Surtout, Benoît est présenté, en cette ultime étape, comme celui qui prie sans cesse. Avec et devant ses moines. Et une autre image va être proposée. Benoît est devant une fenêtre ouverte, et c’est encore une réminiscence biblique, cette fenêtre ouverte pour la prière. Ouverture vers Jérusalem, ouverture vers la lumière, comme une aurore pascale. Une annonce de résurrection.
« Il se fit porter à l’oratoire par ses disciples, et là il reçut le Corps et le Sang du Seigneur pour en munir son départ.
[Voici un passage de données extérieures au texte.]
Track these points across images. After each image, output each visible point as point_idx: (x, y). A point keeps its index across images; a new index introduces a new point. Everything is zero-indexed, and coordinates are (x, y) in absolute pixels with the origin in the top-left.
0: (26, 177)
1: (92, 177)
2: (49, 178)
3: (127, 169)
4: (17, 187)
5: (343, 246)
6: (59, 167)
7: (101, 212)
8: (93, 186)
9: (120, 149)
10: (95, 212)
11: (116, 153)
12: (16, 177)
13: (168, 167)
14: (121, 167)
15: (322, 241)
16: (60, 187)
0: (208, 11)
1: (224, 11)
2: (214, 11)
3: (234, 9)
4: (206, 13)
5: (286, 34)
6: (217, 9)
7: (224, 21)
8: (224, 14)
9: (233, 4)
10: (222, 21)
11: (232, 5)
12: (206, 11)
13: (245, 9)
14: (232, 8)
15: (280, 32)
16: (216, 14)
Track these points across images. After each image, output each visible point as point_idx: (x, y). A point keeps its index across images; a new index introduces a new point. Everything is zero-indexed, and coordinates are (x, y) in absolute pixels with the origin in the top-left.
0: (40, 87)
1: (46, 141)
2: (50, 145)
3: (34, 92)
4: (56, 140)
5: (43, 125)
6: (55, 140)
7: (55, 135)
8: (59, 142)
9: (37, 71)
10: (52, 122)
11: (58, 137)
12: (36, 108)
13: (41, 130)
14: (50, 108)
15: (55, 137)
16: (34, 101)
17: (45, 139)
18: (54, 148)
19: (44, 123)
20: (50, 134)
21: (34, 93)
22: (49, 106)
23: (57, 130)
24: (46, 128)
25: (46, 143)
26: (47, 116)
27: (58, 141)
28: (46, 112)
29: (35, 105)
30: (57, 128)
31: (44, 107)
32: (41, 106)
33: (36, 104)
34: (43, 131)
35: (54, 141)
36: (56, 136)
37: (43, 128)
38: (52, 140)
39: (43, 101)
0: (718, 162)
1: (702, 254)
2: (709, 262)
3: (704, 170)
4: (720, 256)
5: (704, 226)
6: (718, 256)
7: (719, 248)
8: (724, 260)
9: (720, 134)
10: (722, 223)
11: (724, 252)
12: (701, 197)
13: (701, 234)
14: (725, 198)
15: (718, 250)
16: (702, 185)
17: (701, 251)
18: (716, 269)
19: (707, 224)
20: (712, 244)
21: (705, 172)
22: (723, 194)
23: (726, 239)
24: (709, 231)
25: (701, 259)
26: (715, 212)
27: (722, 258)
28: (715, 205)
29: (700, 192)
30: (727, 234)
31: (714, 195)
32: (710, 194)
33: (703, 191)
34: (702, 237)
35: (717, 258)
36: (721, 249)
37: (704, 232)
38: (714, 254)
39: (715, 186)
Puis appuyant ses membres affaiblis sur les bras de ses disciples, il se mit debout, les mains levées au ciel, et dans son dernier souffle murmurait des prières... Ce jour là deux frères ... eurent la même apparition d’une vision identique. Ils virent une voie jonchée de tapis et brillant d’innombrables feux, qui droit vers l’Orient allait de la cellule de Benoît jusqu’au ciel. Un homme d’aspect surnaturel s’y tenait, étincelant, et leur demanda quel était ce chemin. Les disciples avouèrent ne pas savoir. Alors il leur dit : c’est la voie par laquelle Benoît, précieux au Seigneur, est monté au ciel ». (Dialogues)
Ce n’est plus seulement vers le haut que se dirige Benoît, mais vers l’Orient. Nos vies chrétiennes sont « orientées », comme l’étaient nos églises, c’est-à-dire tournées vers l’Est, vers le soleil levant. Et le Christ est présenté comme le Soleil qui vient, et reviendra nous visiter.
Benoît prie, et elle est belle la dernière image de Benoît désormais soutenu par ses moines. Benoît communie. Benoît attend la mort et l’entrée dans une autre lumière.
Quelques textes :
Jn 17, 1-5 « Levant les yeux au ciel, il dit : -Père, l’heure est venue : glorifie ton Fils, afin que ton Fils te glorifie et que, selon le pouvoir que tu lui as donné sur toute chair, il donne la vie éternelle à tous ceux que tu lui as donnés. Or, la vie éternelle, c’est qu’ils te connaissent, toi le seul véritable Dieu, et celui que tu as envoyé, Jésus-Christ.
Je t’ai glorifié sur la terre, en menant à bonne fin l’œuvre que tu m’as donné de faire. Et maintenant, Père, glorifie-moi auprès de toi de la gloire que j’avais auprès de toi, avant que le monde fût » .
Ap 21 1-3 « Je vis un ciel nouveau, une terre nouvelle- car le premier ciel et la première terre ont disparu, et de mer, il n’y en a plus. Et je vis la Cité sainte, Jérusalem nouvelle, qui descendait du ciel, de chez Dieu ; elle s’est faite belle, comme une jeune mariée parée pour son époux. J’entendis alors une voix clamer, du trône : Voici la demeure de Dieu avec les hommes. Il aura sa demeure avec eux ; ils seront son peuple, et lui, Dieu. avec-eux, sera leur Dieu ».
Ap 22 17-21 « L’Esprit et l’Epouse disent : Viens ! Que celui qui entend dise : Viens ! Et que l’homme assoiffé s’approche, que l’homme de désir reçoive l’eau de la vie, gratuitement.... Oui, mon retour est proche. -Amen, viens, Seigneur Jésus ».